Work task
Nothing but an exact repeat of the entries below should appear in your answer.

------ Stored data ------

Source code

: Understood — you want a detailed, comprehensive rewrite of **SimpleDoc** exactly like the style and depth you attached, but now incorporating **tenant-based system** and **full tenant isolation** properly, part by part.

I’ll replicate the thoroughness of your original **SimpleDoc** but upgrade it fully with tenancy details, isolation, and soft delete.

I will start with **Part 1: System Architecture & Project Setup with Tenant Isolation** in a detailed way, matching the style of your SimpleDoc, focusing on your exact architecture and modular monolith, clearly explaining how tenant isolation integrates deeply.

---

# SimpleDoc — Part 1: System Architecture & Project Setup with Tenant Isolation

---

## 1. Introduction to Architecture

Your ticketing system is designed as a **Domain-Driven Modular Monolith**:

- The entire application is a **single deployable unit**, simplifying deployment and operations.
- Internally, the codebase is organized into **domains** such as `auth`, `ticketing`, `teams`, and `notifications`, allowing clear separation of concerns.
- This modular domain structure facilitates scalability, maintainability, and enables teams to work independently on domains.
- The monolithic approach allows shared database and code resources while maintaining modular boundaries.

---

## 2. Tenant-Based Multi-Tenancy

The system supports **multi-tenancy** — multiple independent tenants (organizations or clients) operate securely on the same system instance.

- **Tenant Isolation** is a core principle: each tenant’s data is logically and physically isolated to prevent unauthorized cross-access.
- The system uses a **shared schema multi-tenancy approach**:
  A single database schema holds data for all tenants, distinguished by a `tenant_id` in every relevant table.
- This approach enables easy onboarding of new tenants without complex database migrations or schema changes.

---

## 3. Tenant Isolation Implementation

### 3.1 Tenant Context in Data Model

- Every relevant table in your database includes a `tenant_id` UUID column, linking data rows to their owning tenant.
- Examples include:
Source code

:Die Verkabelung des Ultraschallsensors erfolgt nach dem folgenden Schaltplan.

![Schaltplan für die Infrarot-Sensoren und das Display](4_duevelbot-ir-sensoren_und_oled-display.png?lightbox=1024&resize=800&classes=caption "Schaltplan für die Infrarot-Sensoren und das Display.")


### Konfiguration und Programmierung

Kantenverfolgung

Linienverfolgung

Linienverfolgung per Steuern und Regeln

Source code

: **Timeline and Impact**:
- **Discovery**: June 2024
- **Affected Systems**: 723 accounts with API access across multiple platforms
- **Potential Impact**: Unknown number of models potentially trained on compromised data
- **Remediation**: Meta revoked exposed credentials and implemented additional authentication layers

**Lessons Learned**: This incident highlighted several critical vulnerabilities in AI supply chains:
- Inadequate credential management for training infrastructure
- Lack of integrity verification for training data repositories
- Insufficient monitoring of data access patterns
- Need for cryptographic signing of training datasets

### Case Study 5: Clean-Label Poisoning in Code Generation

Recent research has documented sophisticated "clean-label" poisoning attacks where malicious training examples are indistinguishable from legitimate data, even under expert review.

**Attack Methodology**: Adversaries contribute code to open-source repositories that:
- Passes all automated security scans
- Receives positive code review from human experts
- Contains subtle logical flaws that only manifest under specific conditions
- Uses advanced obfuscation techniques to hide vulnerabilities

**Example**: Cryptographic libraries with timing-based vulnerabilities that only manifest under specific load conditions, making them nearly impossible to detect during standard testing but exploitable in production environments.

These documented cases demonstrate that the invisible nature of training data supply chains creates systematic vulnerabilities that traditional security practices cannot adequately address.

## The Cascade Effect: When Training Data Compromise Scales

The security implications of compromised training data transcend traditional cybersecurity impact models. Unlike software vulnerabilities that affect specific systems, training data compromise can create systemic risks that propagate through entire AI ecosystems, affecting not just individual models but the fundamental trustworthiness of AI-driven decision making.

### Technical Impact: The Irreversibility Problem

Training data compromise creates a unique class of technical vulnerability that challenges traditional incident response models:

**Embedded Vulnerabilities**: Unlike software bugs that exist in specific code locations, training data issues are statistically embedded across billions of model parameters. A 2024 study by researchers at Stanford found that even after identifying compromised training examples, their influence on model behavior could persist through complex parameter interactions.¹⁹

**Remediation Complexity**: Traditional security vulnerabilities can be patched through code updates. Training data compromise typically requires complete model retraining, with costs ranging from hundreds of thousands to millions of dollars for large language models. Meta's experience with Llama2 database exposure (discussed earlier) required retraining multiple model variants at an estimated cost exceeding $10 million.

------

Exercise result
Source code

: Understood — you want a detailed, comprehensive rewrite of **SimpleDoc** exactly like the style and depth you attached, but now incorporating **tenant-based system** and **full tenant isolation** properly, part by part.

I’ll replicate the thoroughness of your original **SimpleDoc** but upgrade it fully with tenancy details, isolation, and soft delete.

I will start with **Part 1: System Architecture & Project Setup with Tenant Isolation** in a detailed way, matching the style of your SimpleDoc, focusing on your exact architecture and modular monolith, clearly explaining how tenant isolation integrates deeply.

---

# SimpleDoc — Part 1: System Architecture & Project Setup with Tenant Isolation

---

## 1. Introduction to Architecture

Your ticketing system is designed as a **Domain-Driven Modular Monolith**:

- The entire application is a **single deployable unit**, simplifying deployment and operations.
- Internally, the codebase is organized into **domains** such as `auth`, `ticketing`, `teams`, and `notifications`, allowing clear separation of concerns.
- This modular domain structure facilitates scalability, maintainability, and enables teams to work independently on domains.
- The monolithic approach allows shared database and code resources while maintaining modular boundaries.

---

## 2. Tenant-Based Multi-Tenancy

The system supports **multi-tenancy** — multiple independent tenants (organizations or clients) operate securely on the same system instance.

- **Tenant Isolation** is a core principle: each tenant’s data is logically and physically isolated to prevent unauthorized cross-access.
- The system uses a **shared schema multi-tenancy approach**:
  A single database schema holds data for all tenants, distinguished by a `tenant_id` in every relevant table.
- This approach enables easy onboarding of new tenants without complex database migrations or schema changes.

---

## 3. Tenant Isolation Implementation

### 3.1 Tenant Context in Data Model

- Every relevant table in your database includes a `tenant_id` UUID column, linking data rows to their owning tenant.
- Examples include:
Source code

:Die Verkabelung des Ultraschallsensors erfolgt nach dem folgenden Schaltplan.

![Schaltplan für die Infrarot-Sensoren und das Display](4_duevelbot-ir-sensoren_und_oled-display.png?lightbox=1024&resize=800&classes=caption "Schaltplan für die Infrarot-Sensoren und das Display.")


### Konfiguration und Programmierung

Kantenverfolgung

Linienverfolgung

Linienverfolgung per Steuern und Regeln

Source code

: **Timeline and Impact**:
- **Discovery**: June 2024
- **Affected Systems**: 723 accounts with API access across multiple platforms
- **Potential Impact**: Unknown number of models potentially trained on compromised data
- **Remediation**: Meta revoked exposed credentials and implemented additional authentication layers

**Lessons Learned**: This incident highlighted several critical vulnerabilities in AI supply chains:
- Inadequate credential management for training infrastructure
- Lack of integrity verification for training data repositories
- Insufficient monitoring of data access patterns
- Need for cryptographic signing of training datasets

### Case Study 5: Clean-Label Poisoning in Code Generation

Recent research has documented sophisticated "clean-label" poisoning attacks where malicious training examples are indistinguishable from legitimate data, even under expert review.

**Attack Methodology**: Adversaries contribute code to open-source repositories that:
- Passes all automated security scans
- Receives positive code review from human experts
- Contains subtle logical flaws that only manifest under specific conditions
- Uses advanced obfuscation techniques to hide vulnerabilities

**Example**: Cryptographic libraries with timing-based vulnerabilities that only manifest under specific load conditions, making them nearly impossible to detect during standard testing but exploitable in production environments.

These documented cases demonstrate that the invisible nature of training data supply chains creates systematic vulnerabilities that traditional security practices cannot adequately address.

## The Cascade Effect: When Training Data Compromise Scales

The security implications of compromised training data transcend traditional cybersecurity impact models. Unlike software vulnerabilities that affect specific systems, training data compromise can create systemic risks that propagate through entire AI ecosystems, affecting not just individual models but the fundamental trustworthiness of AI-driven decision making.

### Technical Impact: The Irreversibility Problem

Training data compromise creates a unique class of technical vulnerability that challenges traditional incident response models:

**Embedded Vulnerabilities**: Unlike software bugs that exist in specific code locations, training data issues are statistically embedded across billions of model parameters. A 2024 study by researchers at Stanford found that even after identifying compromised training examples, their influence on model behavior could persist through complex parameter interactions.¹⁹

**Remediation Complexity**: Traditional security vulnerabilities can be patched through code updates. Training data compromise typically requires complete model retraining, with costs ranging from hundreds of thousands to millions of dollars for large language models. Meta's experience with Llama2 database exposure (discussed earlier) required retraining multiple model variants at an estimated cost exceeding $10 million.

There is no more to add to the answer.